*Task*
Where does the word "xChannelSelector" occur in the material? Copy each line that has it.

===

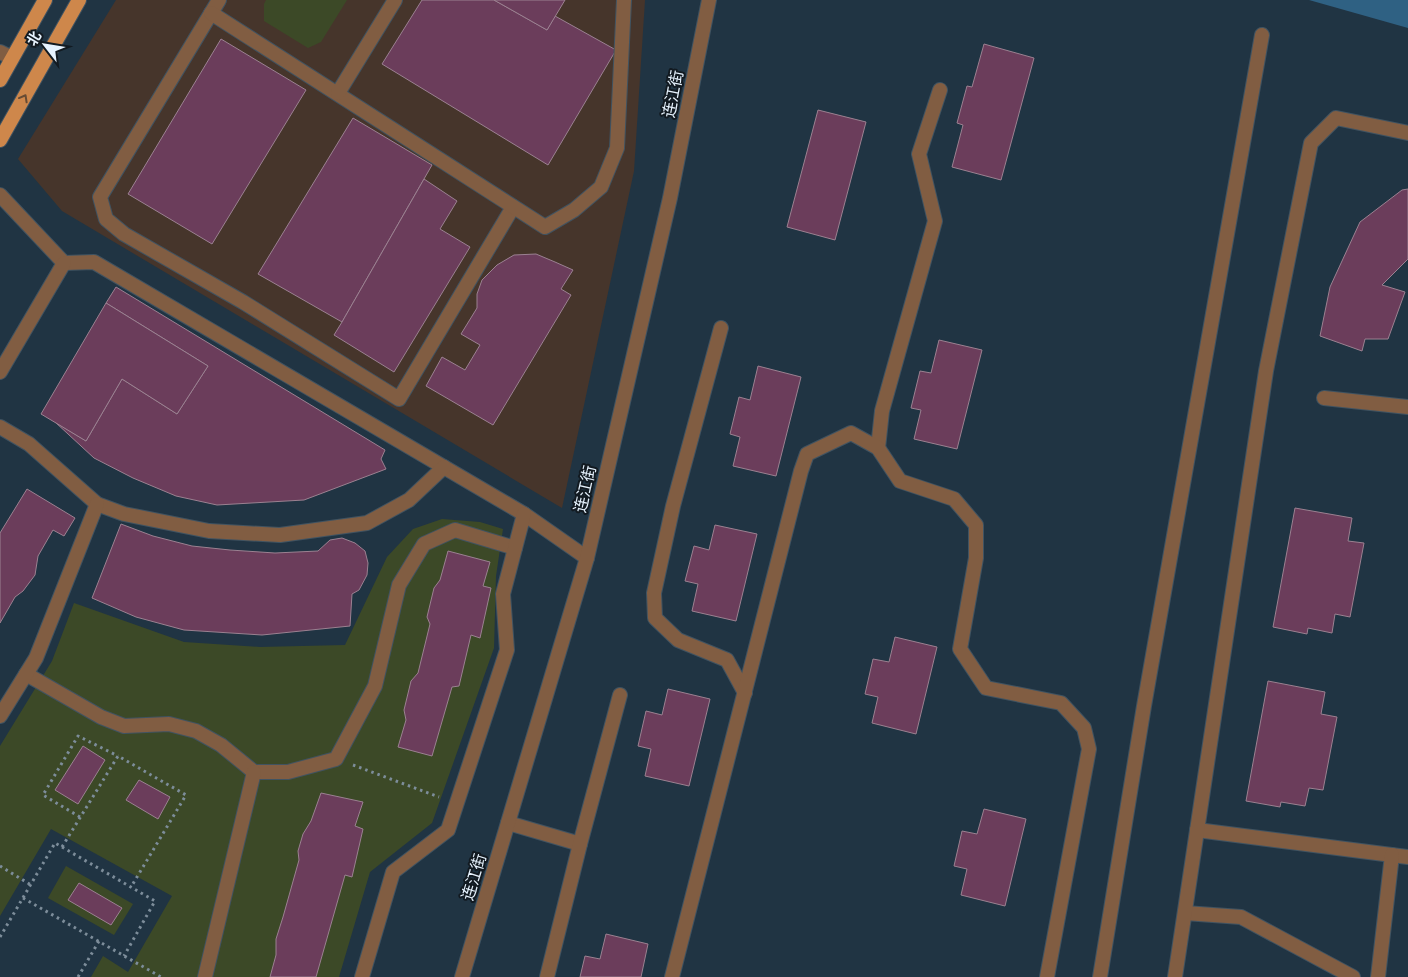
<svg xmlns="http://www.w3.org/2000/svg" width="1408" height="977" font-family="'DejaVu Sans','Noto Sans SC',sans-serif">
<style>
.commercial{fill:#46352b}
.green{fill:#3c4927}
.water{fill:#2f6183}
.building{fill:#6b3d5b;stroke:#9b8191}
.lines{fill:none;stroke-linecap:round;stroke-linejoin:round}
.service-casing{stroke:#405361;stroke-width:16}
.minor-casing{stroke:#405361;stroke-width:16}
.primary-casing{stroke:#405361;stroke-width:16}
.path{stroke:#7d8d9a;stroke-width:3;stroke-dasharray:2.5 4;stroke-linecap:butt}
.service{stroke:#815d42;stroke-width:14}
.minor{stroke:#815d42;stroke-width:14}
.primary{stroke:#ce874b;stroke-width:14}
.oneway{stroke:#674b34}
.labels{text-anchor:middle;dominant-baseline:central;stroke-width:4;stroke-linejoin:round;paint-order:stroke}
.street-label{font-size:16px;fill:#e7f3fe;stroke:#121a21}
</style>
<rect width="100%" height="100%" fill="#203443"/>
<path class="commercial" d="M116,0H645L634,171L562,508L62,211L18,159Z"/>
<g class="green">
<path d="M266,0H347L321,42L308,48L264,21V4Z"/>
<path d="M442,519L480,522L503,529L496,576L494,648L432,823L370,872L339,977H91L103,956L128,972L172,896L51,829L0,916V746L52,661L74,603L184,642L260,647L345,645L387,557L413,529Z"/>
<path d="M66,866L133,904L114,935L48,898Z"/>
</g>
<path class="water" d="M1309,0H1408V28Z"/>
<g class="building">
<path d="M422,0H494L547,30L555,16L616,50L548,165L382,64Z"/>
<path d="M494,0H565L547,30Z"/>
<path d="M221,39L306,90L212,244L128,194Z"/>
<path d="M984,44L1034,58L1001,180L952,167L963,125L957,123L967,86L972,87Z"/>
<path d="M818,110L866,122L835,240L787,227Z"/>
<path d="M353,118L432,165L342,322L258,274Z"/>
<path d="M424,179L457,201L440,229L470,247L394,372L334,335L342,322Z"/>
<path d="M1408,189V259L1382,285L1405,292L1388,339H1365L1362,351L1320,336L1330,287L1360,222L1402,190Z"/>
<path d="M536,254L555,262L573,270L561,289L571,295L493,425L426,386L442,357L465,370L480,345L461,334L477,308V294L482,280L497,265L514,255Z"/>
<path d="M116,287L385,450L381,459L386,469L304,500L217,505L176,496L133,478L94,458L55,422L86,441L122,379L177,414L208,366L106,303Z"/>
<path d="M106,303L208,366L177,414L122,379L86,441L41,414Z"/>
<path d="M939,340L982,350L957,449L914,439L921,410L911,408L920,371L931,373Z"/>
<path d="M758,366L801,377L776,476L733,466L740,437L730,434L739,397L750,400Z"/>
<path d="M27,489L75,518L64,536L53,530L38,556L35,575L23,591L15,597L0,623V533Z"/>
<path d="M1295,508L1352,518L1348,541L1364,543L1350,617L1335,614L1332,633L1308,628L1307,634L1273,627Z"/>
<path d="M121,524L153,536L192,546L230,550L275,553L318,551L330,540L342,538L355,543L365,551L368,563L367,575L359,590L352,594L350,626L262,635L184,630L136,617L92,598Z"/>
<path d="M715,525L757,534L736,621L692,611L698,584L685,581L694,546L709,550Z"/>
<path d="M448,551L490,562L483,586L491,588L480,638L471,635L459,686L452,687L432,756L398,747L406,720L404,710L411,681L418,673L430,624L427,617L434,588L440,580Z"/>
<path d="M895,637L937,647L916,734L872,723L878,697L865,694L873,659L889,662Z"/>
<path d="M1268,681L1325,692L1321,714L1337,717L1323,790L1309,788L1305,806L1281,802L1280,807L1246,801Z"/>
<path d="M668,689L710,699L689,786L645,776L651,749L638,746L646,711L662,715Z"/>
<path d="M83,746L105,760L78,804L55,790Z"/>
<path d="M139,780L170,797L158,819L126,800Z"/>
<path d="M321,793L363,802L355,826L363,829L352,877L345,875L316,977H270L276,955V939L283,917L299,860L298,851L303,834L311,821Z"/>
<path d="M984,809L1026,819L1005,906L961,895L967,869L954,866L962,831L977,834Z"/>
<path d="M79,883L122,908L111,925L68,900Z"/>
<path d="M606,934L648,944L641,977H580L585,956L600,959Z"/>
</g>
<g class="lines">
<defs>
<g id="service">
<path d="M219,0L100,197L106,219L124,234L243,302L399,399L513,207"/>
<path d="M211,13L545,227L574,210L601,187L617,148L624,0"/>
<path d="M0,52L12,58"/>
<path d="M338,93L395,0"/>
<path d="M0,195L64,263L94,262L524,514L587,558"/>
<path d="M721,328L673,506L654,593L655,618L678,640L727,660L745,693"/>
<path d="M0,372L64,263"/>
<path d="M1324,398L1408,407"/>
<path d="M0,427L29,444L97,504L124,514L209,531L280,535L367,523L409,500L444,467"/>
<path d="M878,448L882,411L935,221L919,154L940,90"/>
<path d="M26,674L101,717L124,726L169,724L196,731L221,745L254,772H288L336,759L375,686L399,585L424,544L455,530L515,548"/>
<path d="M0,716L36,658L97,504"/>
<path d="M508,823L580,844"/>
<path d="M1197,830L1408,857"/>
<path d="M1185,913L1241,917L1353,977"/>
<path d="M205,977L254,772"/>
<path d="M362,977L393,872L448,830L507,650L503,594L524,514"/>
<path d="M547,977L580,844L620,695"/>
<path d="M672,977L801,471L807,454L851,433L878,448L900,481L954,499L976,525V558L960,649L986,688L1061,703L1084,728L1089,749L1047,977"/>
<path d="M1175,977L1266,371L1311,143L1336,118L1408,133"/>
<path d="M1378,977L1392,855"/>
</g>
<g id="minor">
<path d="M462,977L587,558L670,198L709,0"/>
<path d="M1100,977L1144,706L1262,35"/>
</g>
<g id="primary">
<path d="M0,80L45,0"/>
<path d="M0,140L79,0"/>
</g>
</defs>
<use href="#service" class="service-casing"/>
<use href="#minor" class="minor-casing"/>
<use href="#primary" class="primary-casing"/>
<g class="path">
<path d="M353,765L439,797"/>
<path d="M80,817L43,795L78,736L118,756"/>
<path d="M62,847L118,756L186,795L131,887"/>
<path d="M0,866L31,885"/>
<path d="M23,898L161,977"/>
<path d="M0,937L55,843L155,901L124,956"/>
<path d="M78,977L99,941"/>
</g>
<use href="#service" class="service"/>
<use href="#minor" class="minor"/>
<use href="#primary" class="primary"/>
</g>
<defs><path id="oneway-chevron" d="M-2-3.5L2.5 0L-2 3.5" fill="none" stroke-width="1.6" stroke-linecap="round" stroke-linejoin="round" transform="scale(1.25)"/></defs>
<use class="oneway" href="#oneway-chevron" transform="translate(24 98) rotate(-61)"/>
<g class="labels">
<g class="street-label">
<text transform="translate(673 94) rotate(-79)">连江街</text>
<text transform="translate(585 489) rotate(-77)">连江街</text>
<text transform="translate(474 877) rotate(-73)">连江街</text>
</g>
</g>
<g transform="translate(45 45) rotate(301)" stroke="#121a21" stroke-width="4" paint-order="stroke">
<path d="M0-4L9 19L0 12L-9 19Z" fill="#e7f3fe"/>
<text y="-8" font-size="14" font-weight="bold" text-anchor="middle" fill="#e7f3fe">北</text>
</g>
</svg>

===

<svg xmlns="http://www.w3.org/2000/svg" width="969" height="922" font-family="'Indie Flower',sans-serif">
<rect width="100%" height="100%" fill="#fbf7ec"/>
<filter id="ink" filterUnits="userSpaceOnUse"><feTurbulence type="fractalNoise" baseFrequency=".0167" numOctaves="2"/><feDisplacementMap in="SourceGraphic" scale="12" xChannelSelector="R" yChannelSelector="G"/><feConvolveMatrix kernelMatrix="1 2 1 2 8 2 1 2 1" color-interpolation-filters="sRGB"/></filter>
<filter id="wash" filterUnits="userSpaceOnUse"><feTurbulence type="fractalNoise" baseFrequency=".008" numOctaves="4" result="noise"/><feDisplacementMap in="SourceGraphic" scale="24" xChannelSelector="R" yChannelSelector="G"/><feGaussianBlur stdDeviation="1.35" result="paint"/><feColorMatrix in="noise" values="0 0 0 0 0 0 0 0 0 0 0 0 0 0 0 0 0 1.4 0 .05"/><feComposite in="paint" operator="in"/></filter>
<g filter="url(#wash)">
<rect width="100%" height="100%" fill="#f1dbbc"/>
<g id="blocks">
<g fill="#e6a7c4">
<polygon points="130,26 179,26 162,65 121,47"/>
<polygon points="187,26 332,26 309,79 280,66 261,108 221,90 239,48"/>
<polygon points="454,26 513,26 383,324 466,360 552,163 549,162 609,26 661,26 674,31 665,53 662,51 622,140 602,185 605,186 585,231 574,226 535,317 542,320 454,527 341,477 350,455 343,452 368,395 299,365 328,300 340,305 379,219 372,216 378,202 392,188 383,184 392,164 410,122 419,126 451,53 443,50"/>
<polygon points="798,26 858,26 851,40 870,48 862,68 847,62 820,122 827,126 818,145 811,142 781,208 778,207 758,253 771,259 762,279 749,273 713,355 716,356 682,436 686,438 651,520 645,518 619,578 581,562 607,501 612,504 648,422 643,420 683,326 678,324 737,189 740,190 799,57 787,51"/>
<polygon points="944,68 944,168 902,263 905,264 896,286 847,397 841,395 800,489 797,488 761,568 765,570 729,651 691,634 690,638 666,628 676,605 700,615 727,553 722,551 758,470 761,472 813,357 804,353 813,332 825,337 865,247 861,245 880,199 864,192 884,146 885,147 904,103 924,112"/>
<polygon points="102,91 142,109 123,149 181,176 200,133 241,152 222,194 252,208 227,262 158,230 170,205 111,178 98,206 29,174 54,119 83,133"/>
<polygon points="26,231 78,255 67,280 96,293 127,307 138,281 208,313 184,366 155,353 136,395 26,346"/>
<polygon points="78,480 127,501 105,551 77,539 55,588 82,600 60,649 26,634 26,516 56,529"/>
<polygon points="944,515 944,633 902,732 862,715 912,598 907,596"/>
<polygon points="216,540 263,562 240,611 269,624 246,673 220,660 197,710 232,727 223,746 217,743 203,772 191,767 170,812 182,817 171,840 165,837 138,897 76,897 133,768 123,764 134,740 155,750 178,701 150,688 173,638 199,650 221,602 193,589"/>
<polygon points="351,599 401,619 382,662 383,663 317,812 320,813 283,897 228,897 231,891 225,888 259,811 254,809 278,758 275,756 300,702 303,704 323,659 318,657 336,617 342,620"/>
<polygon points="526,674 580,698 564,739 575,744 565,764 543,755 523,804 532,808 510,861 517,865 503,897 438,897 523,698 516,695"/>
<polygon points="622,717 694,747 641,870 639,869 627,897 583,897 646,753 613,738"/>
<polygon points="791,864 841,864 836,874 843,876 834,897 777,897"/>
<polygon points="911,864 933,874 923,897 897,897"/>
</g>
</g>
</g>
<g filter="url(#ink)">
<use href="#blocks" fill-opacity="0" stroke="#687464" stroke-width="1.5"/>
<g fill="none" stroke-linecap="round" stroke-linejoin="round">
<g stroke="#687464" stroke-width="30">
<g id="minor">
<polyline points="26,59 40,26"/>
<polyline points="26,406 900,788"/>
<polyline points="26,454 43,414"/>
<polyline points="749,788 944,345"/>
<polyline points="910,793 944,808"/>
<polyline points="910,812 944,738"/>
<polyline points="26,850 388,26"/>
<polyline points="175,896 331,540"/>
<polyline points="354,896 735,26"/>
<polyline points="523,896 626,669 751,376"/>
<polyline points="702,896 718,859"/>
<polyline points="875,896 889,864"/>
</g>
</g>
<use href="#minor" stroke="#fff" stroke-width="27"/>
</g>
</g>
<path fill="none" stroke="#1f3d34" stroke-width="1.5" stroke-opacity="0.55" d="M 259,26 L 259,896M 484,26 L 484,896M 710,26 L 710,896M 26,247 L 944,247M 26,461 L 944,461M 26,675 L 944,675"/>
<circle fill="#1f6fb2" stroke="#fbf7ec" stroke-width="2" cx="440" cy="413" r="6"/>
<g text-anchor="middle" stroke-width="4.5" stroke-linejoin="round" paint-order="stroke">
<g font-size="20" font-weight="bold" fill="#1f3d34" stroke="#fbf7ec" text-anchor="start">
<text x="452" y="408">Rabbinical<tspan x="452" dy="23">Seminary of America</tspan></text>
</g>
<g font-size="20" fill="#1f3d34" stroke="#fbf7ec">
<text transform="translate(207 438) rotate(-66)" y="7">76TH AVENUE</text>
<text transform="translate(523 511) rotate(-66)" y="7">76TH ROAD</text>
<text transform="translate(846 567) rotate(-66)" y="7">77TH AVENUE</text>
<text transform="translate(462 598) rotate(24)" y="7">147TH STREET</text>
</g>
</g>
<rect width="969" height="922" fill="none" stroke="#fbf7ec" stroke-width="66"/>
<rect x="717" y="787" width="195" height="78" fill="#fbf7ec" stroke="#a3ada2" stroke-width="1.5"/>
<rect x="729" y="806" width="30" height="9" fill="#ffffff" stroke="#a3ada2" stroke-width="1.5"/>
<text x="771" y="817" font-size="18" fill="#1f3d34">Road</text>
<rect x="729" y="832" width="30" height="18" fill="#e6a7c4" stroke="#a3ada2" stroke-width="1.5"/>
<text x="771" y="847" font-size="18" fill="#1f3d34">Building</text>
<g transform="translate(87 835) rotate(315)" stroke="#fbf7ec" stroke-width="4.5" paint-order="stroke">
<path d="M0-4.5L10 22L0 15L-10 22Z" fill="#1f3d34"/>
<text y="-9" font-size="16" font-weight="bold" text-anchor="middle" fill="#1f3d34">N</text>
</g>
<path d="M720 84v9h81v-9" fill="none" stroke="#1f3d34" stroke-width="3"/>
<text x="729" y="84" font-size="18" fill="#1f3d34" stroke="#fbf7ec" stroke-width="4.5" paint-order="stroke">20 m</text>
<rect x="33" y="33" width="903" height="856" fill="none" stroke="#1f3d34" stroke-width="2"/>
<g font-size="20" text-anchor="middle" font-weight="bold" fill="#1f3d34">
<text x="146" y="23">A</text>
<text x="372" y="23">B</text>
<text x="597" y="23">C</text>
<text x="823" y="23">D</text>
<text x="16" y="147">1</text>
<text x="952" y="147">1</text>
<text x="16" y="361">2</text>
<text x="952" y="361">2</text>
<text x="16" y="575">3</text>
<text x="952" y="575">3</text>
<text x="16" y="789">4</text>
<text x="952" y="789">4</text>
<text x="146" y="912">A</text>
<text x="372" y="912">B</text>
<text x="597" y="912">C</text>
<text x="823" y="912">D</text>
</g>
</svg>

===

*Answer for the task*
<filter id="ink" filterUnits="userSpaceOnUse"><feTurbulence type="fractalNoise" baseFrequency=".0167" numOctaves="2"/><feDisplacementMap in="SourceGraphic" scale="12" xChannelSelector="R" yChannelSelector="G"/><feConvolveMatrix kernelMatrix="1 2 1 2 8 2 1 2 1" color-interpolation-filters="sRGB"/></filter>
<filter id="wash" filterUnits="userSpaceOnUse"><feTurbulence type="fractalNoise" baseFrequency=".008" numOctaves="4" result="noise"/><feDisplacementMap in="SourceGraphic" scale="24" xChannelSelector="R" yChannelSelector="G"/><feGaussianBlur stdDeviation="1.35" result="paint"/><feColorMatrix in="noise" values="0 0 0 0 0 0 0 0 0 0 0 0 0 0 0 0 0 1.4 0 .05"/><feComposite in="paint" operator="in"/></filter>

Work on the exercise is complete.